I don’t know what to do, but I do know that love and anger can exist together, because they are both within me. I love many things: the sky on a clear night with all the stars showing me the infinite nature that is within each of us; the innocence of children, the wonder of youth; the wellspring of goodness that resides within the human heart and compels us toward justice. And it is because of love, because of a need for justice, because I believe we are all entitled to human rights, that we deserve to live and thrive as individuals and as a collective–because of love, I feel anger. When I see injustice, I feel anger. When I see selfishness, greed, I feel anger. When I watch my country do the exact opposite of what it professes that it does, when I see it suppress freedom and advocate profit over people, when I’ve watched it deliver death to foreign populations in the name of freedom and liberty since I was a teenager, I feel angry.

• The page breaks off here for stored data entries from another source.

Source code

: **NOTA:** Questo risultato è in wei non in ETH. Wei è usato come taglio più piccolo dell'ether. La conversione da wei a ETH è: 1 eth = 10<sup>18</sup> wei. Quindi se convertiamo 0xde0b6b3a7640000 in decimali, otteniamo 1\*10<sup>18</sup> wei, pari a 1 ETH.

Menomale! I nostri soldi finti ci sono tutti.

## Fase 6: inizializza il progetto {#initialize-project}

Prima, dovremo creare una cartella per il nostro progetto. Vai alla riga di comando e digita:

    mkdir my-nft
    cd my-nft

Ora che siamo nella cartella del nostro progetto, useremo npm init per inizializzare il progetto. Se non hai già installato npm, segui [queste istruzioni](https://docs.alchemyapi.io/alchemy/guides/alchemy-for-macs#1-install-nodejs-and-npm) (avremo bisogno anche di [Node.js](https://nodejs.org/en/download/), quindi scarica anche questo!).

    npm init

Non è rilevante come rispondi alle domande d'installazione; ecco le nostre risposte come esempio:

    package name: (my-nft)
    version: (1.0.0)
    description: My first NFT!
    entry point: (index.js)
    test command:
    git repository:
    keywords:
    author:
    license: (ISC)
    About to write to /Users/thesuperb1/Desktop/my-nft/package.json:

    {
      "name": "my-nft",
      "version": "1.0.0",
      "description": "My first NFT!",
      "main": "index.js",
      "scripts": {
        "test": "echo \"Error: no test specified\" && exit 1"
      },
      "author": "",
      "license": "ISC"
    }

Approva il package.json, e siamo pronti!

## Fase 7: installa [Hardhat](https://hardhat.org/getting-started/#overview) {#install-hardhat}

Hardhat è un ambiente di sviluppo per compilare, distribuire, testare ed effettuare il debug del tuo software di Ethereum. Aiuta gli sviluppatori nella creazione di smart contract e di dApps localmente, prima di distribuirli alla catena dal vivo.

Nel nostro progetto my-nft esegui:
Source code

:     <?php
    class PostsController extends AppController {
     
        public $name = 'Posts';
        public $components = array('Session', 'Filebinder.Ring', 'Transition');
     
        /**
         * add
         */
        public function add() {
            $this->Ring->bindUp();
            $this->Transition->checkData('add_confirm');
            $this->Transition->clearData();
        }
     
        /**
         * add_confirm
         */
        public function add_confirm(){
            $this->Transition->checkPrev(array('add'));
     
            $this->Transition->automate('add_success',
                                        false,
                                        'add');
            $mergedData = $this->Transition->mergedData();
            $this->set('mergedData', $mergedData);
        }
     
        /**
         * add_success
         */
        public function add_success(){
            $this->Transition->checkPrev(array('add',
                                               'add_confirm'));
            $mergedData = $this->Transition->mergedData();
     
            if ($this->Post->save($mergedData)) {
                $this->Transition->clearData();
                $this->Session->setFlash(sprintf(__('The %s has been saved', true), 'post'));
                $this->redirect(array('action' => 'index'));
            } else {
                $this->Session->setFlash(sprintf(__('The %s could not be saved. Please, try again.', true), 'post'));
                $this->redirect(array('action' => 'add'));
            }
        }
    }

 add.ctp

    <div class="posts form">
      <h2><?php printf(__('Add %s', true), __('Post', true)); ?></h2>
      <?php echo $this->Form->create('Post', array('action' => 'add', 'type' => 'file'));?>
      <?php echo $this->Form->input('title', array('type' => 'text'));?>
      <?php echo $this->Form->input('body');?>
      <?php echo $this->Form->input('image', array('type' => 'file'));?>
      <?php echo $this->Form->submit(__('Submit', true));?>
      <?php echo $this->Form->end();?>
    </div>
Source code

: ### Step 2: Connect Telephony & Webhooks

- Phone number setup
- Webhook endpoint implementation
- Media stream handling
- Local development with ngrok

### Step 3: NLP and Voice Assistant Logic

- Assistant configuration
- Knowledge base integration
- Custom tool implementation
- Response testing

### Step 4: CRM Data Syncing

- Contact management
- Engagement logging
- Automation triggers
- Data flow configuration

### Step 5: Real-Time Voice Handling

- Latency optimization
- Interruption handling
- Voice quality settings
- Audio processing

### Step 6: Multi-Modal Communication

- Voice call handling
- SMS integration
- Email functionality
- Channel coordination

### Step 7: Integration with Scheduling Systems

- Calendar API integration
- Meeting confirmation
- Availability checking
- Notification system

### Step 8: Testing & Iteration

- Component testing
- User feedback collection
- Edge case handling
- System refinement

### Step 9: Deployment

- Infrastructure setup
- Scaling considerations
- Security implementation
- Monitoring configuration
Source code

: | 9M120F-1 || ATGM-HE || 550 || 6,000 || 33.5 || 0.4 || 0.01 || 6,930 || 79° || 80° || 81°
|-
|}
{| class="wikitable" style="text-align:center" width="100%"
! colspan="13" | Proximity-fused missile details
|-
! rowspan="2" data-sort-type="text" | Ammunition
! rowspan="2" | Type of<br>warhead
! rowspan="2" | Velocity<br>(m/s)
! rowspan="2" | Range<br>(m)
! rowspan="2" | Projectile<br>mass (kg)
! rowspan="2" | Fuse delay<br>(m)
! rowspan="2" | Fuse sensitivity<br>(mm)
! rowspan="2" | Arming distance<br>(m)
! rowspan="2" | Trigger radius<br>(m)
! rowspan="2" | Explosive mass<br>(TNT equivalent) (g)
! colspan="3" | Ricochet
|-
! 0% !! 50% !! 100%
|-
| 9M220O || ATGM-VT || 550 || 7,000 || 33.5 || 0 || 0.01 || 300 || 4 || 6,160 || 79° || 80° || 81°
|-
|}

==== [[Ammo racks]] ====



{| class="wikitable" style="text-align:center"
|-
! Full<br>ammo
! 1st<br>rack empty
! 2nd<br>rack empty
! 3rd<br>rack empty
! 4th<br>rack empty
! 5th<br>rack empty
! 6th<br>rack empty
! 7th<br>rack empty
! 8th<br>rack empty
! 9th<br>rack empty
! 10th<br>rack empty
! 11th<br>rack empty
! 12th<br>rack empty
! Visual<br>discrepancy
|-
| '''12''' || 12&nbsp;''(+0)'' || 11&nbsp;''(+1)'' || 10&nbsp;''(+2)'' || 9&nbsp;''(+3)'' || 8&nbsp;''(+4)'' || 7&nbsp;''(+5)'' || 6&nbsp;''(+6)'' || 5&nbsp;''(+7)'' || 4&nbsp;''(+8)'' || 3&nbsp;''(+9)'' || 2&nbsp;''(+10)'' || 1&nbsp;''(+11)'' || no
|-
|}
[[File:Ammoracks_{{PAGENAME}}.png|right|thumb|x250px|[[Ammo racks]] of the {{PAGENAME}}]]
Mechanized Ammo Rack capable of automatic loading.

I don’t want to be depressed. I shouldn’t; I have the right to life, liberty, and the pursuit of happiness. In order to heal this depression, I need to face this anger. I need to use it to construct something better than what I’ve been offered. This anger is a face of love; I know that now, and knowing that, I can move forward.

Head Against Wall: Notes on Loneliness, Immorality, and Despair

The loneliness comes from despair and not having anyone share that despair. It is in the despair–over the cruelty of a communal life lived without justice, without morals, without substance; all of which strips life of meaning–that I feel so alone.

It’s incredibly difficult to share depression with anyone. People don’t want to hear it. It’s too burdensome; there is no acceptable way to express that despair. People do not want to be honest with each other, except in the most exceptional of relationships. Our social structure is based on superficiality and ignorance of self and others. This is a terrible environment in which to be human.

And I guess this is why people write, why I write–because it is a form of communication free from the conventional rules of social etiquette. Writing allows me to escape the bonds of social conformity, to bypass the borders that keep me from communicating what I need to communicate–anguish.

It is anguish to live daily in a society that is based on economic expediency, where economic relationships supersede all others. This is a profoundly inhuman way to live, with the necessities of human beings subordinated to economics. The immorality of such a system is self-evident, which makes existing inside of it so agonizing. The system is sacrosanct. It cannot be deconstructed, because to dismantle the system means the disintegration of the environment–not the natural environment, but the economic and social environment that supports all the biological functions of the human animal, but none of the intellectual and spiritual functions. The environment is a base materialism, an ethic of consumption.